2025-10-25
Warren Buffet warn us that a big krash is going to come soon.
En of 2025 Warren Buffett makes a deep concern that the current market, while appearing strong, "rhymes" with the conditions of 2008, hiding a structural fragility. The core message is that investors must understand the "why" of the fragility, not just guess the "when" of a crash.
Addiction to Cheap Money: Following 2008, 15 years of zero interest rates and extensive money printing led to an explosion in debt (corporate, government, and consumer). Investors became dependent on the belief that money would always be free and the Fed would always intervene.
Impatient Psychology: The market is now driven by momentum, algorithms, and news/tweets rather than fundamentals. Over 40% of the market is influenced by investors who have never experienced a real downturn. Margin debt (borrowing to invest) is near all-time highs, repeating the leverage cycles seen in 1999 and 2007.
The Illusion Economy: Surface indicators (GDP, unemployment) look fine, but households are struggling with record credit card debt and low savings.
While 2008 was about leverage and housing, the current threat is defined by Confidence and Speed.
Speed: Today's digital markets mean that fear is amplified by algorithms and social media. A simple viral tweet can trigger a digital bank run overnight (as seen with Silicon Valley Bank), making the system's "plumbing" faster than human reason.

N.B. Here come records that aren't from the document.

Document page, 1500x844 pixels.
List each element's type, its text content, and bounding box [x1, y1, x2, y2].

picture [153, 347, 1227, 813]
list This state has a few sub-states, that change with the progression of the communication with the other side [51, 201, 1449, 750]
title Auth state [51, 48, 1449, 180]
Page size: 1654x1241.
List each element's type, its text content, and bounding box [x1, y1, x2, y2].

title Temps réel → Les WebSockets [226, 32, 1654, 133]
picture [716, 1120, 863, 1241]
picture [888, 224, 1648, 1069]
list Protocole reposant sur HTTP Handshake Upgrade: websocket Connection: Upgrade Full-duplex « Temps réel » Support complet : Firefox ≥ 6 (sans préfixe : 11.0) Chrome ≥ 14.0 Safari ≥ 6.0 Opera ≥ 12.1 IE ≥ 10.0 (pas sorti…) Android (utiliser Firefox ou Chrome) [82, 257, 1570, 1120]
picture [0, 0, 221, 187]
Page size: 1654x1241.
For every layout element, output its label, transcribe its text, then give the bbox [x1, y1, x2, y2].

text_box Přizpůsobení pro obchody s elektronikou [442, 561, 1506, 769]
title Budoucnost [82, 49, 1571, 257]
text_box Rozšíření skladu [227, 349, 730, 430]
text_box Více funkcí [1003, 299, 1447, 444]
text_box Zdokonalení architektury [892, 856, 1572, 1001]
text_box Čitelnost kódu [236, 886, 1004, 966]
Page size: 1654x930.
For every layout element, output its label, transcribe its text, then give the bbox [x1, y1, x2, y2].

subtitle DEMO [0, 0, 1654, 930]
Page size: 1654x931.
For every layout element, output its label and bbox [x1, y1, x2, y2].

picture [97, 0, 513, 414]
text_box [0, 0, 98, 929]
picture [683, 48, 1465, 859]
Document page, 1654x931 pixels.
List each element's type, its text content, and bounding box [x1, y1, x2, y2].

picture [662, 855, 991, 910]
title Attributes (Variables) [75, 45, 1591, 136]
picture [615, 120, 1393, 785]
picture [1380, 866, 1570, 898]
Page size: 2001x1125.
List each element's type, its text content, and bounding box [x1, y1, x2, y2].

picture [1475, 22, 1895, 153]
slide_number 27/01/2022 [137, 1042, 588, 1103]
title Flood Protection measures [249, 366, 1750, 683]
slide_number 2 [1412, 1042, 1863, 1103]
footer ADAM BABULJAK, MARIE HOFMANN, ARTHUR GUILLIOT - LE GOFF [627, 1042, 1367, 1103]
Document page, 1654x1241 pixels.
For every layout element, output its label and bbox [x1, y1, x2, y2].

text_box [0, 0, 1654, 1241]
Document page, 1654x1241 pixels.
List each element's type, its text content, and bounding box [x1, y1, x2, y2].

Corporate Debt Masquerading as Strength: Companies used cheap debt for massive share buybacks, artificially boosting earnings per share. As rates rise, this debt becomes a heavy liability.
Silent Liquidity Trap: Money isn't flowing freely; it's "stuck" in short-term instruments because investors are hesitant to commit long-term, sensing an unstable heartbeat in the market.
Patience is now a competitive advantage.
Build Cash, Not Fear: Hold 20% to 30% in cash equivalents. Cash is not hiding; it is optionality—ammunition to buy when opportunities arise during a downturn.
Simplify: Stick to your "circle of competence." Invest only in businesses with strong balance sheets, real cash flow, and products that would survive chaos.
Think in Decades: Ignore daily headlines and noise. Wealth is built through time, not timing. A downturn is not a disaster; it's a discount, revealing who was speculating and who was investing.
The Final Warning: The current era, especially around AI, is one of exaggeration, not just innovation. Like the dot-com era, most companies will disappear. Discipline now will determine who comes out ahead when the tide eventually goes out.